The case law most commonly referenced here is that of Shuter v Ford Motor Company – a case that considered whether it was discriminatory to offer a differential, and less favourable, package to a father taking paternity leave, compared to that offered to mothers taking maternity leave. The decision in the case was that it was not.
However, the relevant facts in this case were fairly specific: the respondent argued successfully that the enhanced maternity scheme was set up to address the underrepresentation of women in their business – it is unclear whether, in organisations with a more balanced workforce, the same judgment would have been returned.
HR professionals are encouraged, when deciding how to respond to these issues, to take advice from their legal services provider.
Discontinuous leave and resource planning
With employees eligible to take shared parental leave shortly, employers should be thinking about resource planning in the event of discontinuous leave. This occurs when employees take their leave in blocks, the minimum duration of which is a week; the regulations will allow an employee to take up to three of these blocks, although it is open to employers to allow more than this. The statutory maternity scheme is obviously very different to this, involving a single block of leave and relatively lengthy notification requirements if a woman decides to return earlier to work. This has led to the common practice of employers filling this resource gap with individuals undertaking the absent employee’s role by way of maternity cover. It may be difficult for employers to adopt a similar practice under the new regulations.

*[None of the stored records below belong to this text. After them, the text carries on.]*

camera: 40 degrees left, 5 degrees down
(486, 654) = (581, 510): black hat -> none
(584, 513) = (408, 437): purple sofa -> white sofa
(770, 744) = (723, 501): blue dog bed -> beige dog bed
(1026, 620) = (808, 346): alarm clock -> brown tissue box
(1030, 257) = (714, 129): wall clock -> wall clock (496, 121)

HR professionals should familiarise themselves with all the rules surrounding shared parental leave requests, bookings and cancellations, along with what can and cannot be legally refused. It may also be helpful to draw up a policy detailing their organisation’s approach to these requests and bookings.

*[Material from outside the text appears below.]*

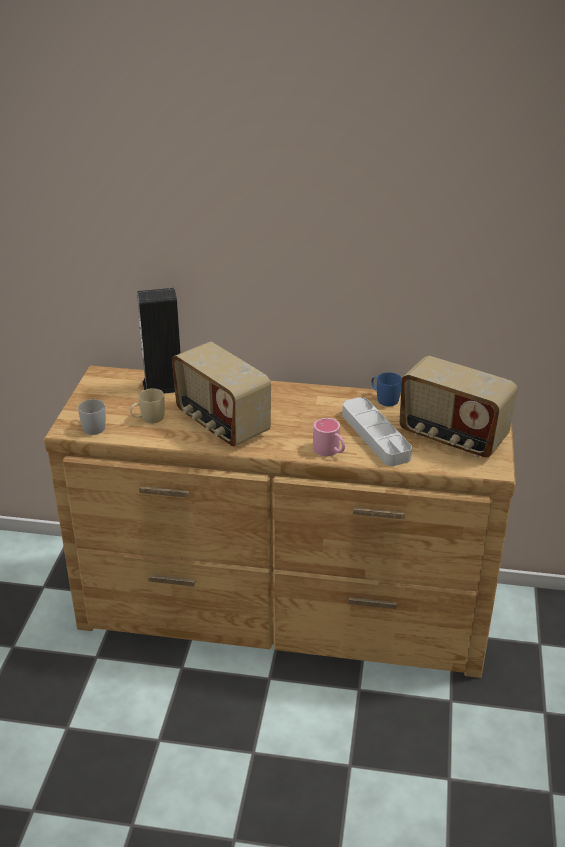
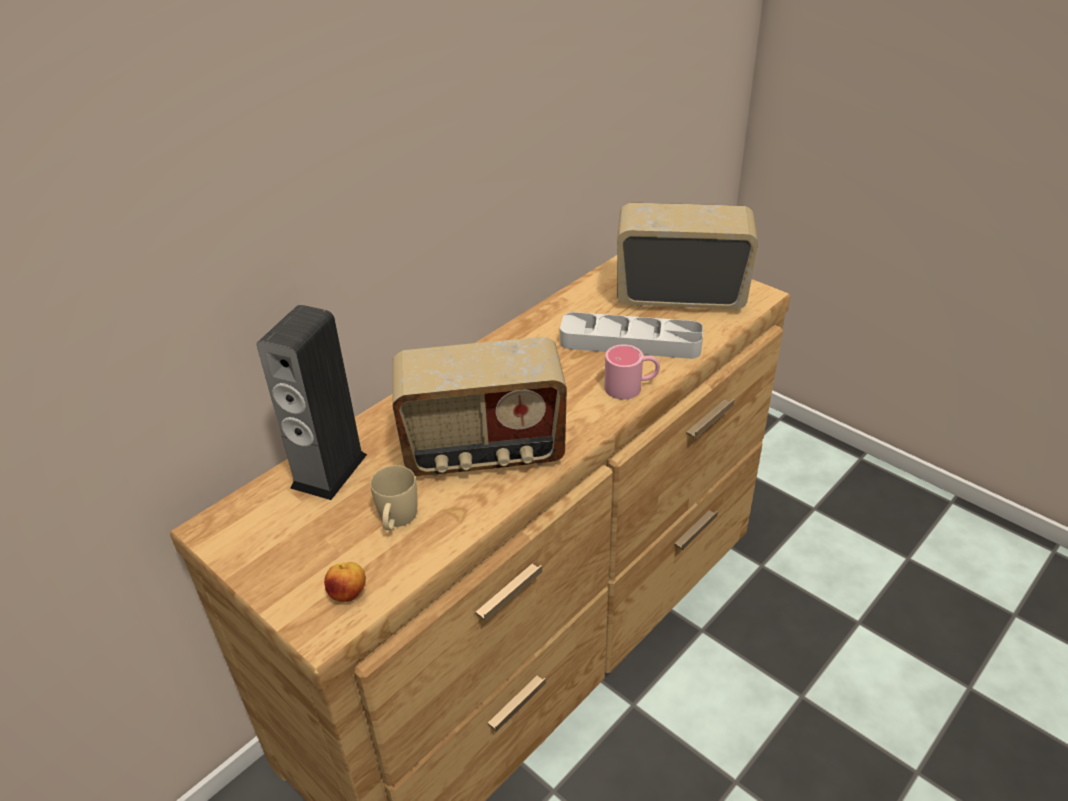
camera: 55 degrees left, 5 degrees up
(91, 426) = (348, 594): white mug -> apple
(384, 399) = (563, 306): blue mug -> none
(452, 437) = (680, 295): radio -> radio turned 150 degrees counterclockwise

The effects of this new system of discontinuous leave will be felt more by some industries than others. For those that see seasonal peaks in workload, the flexibility of shared parental leave may be extremely helpful in ensuring the on-site presence of key personnel at important times, without those individuals losing their ongoing parental entitlements. Early engagement in dialogue with employees about their leave intentions will go some way to relieving the burden this new scheme has created.

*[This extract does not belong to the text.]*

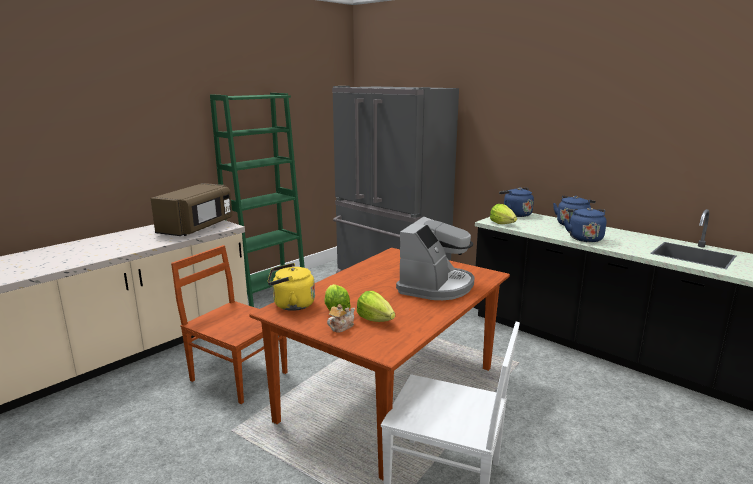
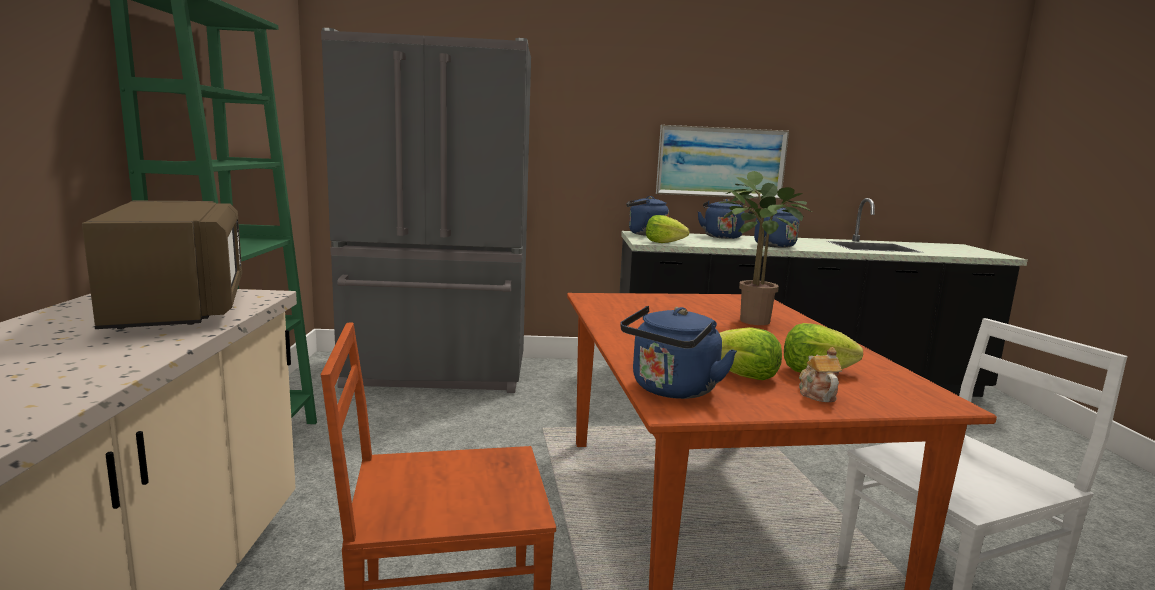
camera: 45 degrees left, 5 degrees down
(291, 305) = (671, 390): yellow kettle -> blue kettle
(436, 286) = (749, 320): coffee machine -> potted plant
(585, 165) = (720, 162): none -> picture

Training and understanding
While most HR professionals will already be up to speed with how the regulations work, it is important that managerial staff – who will actually deal with such leave requests – are too. This is especially important as it may protect those seeking to take leave from detrimental treatment; a right also protected as an actionable claim under the legislation. Given the complexities of the legislative scheme, it is important that line managers across an organisation receive sufficient training in how the new system will work, and the protections employees enjoy.
Further, strategically considered policies on these new rights – that managerial staff can work through – will soften the administrative burden and reduce the level of ongoing HR assistance required.
As with any change, the key to ensuring a smooth transition and to reducing risk is planning and preparation. Organisations should be considering their approaches to these challenges now, as opposed to when requests are first received, in order to achieve that healthy balance between managing business objectives and employees’ rights. Policies that take both these matters into account will be paramount in ensuring that the changes have a minimal negative impact on all concerned.